Youtube telah menyatakan mereka bakal menghapus video dan beberapa pengguna terkenal yang salah mengklaim bahwa vaksin Covid-19 berbahaya. Raksasa berbagi video Youtube juga telah melarang posting yang menyebarkan mitos palsu seputar perawatan virus korona, termasuk yang membagikan klaim tidak akurat tentang vaksin Covid-19.
”Kami terus melihat klaim palsu tentang vaksin virus korona menyebar ke informasi yang salah tentang vaksin secara umum,” kata Youtube dalam sebuah pernyataan pada 29 September 2021.
Youtube mengklaim telah menghapus lebih dari 130.000 video dalam setahun terakhir karena melanggar kebijakan vaksin Covid-19. Kebijakan vaksin Covid-19 ini mengacu pada vaksin yang disetujui dan dikonfirmasi aman dan efektif oleh otoritas kesehatan setempat dan Organisasi Kesehatan Dunia (WHO).
Sebelumnya, investigasi AFP juga menemukan bahwa sejumlah selebritas media sosial menjalankan perusahaan luas berdasarkan aktivisme antivaksin, meremehkan masker dan pengujian, serta menyangkal bahwa Covid-19 itu nyata. Bahkan, ada seorang dokter osteopathic berbasis di Florida menjadi penyebar misinformasi daring virus korona yang paling berpengaruh.
Sekalipun data menunjukkan bahwa Youtube menjadi rujukan banyak penolak vaksin, Mønsted dan Lehmann menyatakan, tanggung jawab untuk melawan informasi keliru ini tidak hanya terletak pada raksasa teknologi ini, tetapi juga media massa arus utama.

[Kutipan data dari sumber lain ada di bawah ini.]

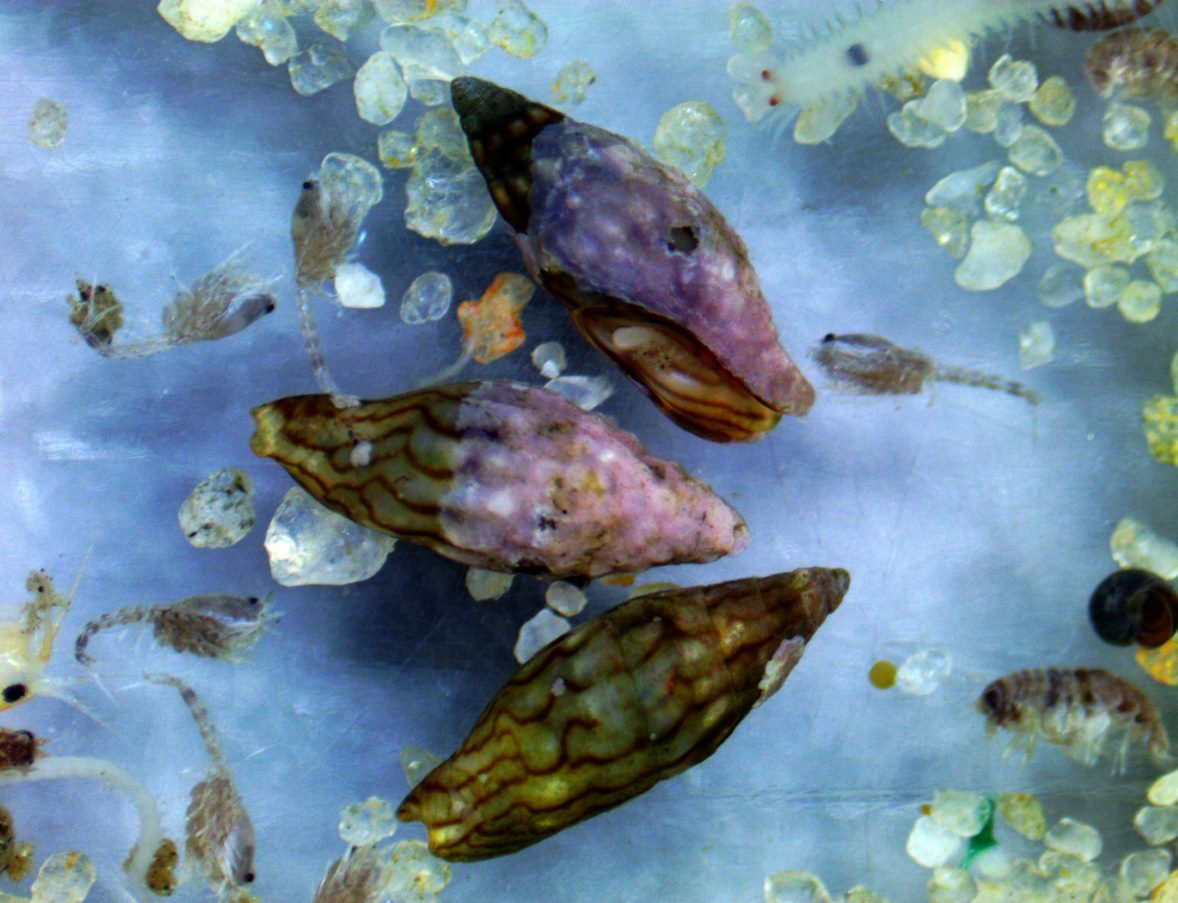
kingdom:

”Penelitian dengan jelas menunjukkan bahwa memerangi misinformasi adalah tanggung jawab bersama. Adalah penting bahwa outlet media massa tidak menciptakan ’keseimbangan yang salah’ dengan memberi argumen yang sama, atau bahkan lebih, dan memberi waktu tayang untuk antivaksin yang tidak didukung oleh literatur ilmiah. Media tidak boleh menggambarkan informasi medis dan informasi yang salah sebagai pandangan yang setara,” kata Bjarke Mønsted.
Lehmann juga berharap metode baru yang ia dan Bjarke Mønsted kembangkan dan gunakan untuk menganalisis miliaran cuitan atau tweet ini dapat memberikan pemahaman yang lebih baik tentang diskusi vaksin selama pandemi dan di masa depan.